Senate debates

Monday, 22 August 2011


Carbon Credits (Carbon Farming Initiative) Bill 2011, Carbon Credits (Consequential Amendments) Bill 2011, Australian National Registry of Emissions Units Bill 2011; In Committee

12:06 pm

Photo of Christine MilneChristine Milne (Tasmania, Australian Greens) Share this | Hansard source

The Australian Greens will not be supporting the amendment proposed to require the CSIRO and the Productivity Commission to conduct a review of the carbon farming legislation. As has been devised in the whole clean energy package, the Climate Change Authority is to be appointed not only to set the targets, if you like—the budget of greenhouse gas emissions that need to be reduced each year through to an 80 per cent target at 2050—but also to conduct a review of these specific pieces of legislation that are part of the package. The Productivity Com­mission is already going to be signi­ficantly expanded and it will have a much larger workload put on it because its job will be specifically to review the level of compen­sation provisions that have been made to the emissions-intensive trade-exposed industries. It will have a major role in doing all that, and it will need expanded resources to do so. At the same time, the CSIRO is working with a number of farmers and farming organisations right now on soil carbon issues and is trying to work through the development of an appropriate methodology that may be applied in the future to enable the permits to be granted and so on. The CSIRO is very firmly engaged in this space at an operational level and at a consultative level with the farming community.

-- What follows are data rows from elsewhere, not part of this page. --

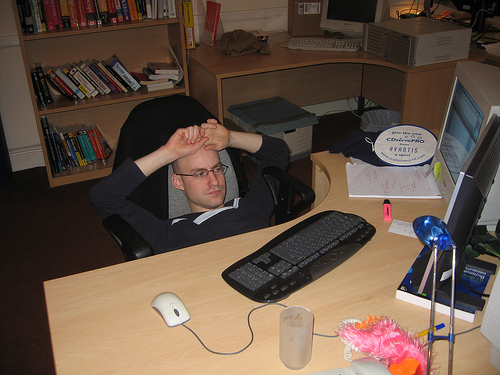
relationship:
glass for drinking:
[278, 306, 313, 370] [282, 307, 311, 328]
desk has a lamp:
[43, 151, 499, 374] [413, 216, 458, 374]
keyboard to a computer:
[220, 211, 377, 305] [418, 111, 497, 292]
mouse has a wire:
[153, 293, 189, 327] [181, 301, 479, 355]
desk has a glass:
[43, 151, 499, 374] [278, 306, 313, 370]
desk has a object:
[43, 151, 499, 374] [333, 315, 438, 374]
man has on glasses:
[92, 117, 289, 254] [177, 164, 230, 180]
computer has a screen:
[418, 111, 497, 292] [439, 80, 483, 188]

The Climate Change Authority will oversee all of these particular pieces of legislation in a big-picture way and will need to consult with, as the minister has just suggested, both the Productivity Commission and the CSIRO and no doubt a number of other institutions who are doing various aspects of work. In a structural way you have an oversight authority who will oversee all of it and then drill down how they actually conduct each of the assessments of those pieces of component legislation. This was thought through very carefully, because you cannot have an organisation which is part and parcel of working out the assessments and the methodologies reviewing itself in that context as to the effectiveness of the legislation. But certainly all the work that it has done will feed into that assessment that will be done by the Climate Change Authority.

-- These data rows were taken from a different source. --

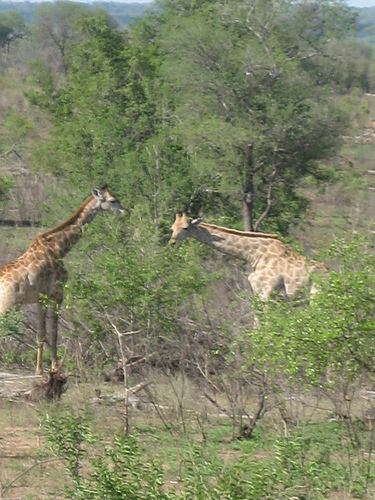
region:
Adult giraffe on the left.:
[0, 183, 132, 375]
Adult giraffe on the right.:
[168, 206, 336, 384]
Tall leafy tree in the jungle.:
[31, 12, 196, 183]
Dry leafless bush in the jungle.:
[109, 316, 283, 439]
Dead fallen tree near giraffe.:
[2, 348, 78, 403]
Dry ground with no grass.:
[7, 425, 47, 477]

The question becomes, do we think that the Climate Change Authority is going to have sufficient rigour to do this job? That is entirely dependent on, in the end, who is appointed to the Climate Change Authority and that is a matter that everybody with an interest in climate change in Australia will take a keen interest in as this develops over time. I appreciate the difficulty here because at the time these amendments were developed the whole clean energy package had not been announced, the whole procedure of how everything would fit together and who would oversee what and how they would be involved had not been announced, and so, in the absence of having any authority with the rigour to oversee this, I can understand why you would choose CSIRO and the Productivity Commission. But now the government has announced the clean energy package and there is a very clear role for the Climate Change Authority to look at all the legislation and make sure it is delivering on the objective of reducing emissions in the context of the emissions reduction target that will be based on the 80 per cent reduction by 2050. That is why the Greens are not supporting this amendment—there is a different structure in place now but it does not exclude either the Productivity Commission or the CSIRO, who will feed into that review process of the Carbon Farming Initiative.

There is a following amendment in relation to time frame for review, and Senator Xenophon has said within 12 months of legislation being passed or 2014. Within 12 months of the legislation being passed, assuming that it is going to be passed in the second half of this year, means that we would be doing the first review next year and that is just not feasible given that it will hardly have got started by that time. In the government's timetable, 2014 is the timeline proposed for the first review, by which time you would have some results on the ground to review. I want to foreshadow that the Greens will not be supporting the amend­ment on the timeframe for that reason. Again I say that at the time the amendments were developed the other package had not been announced and there was no way of knowing that. I make clear where the Greens will be standing on that and also indicate that the Greens will not be proceeding with the last amendment on the sheet as it currently stands.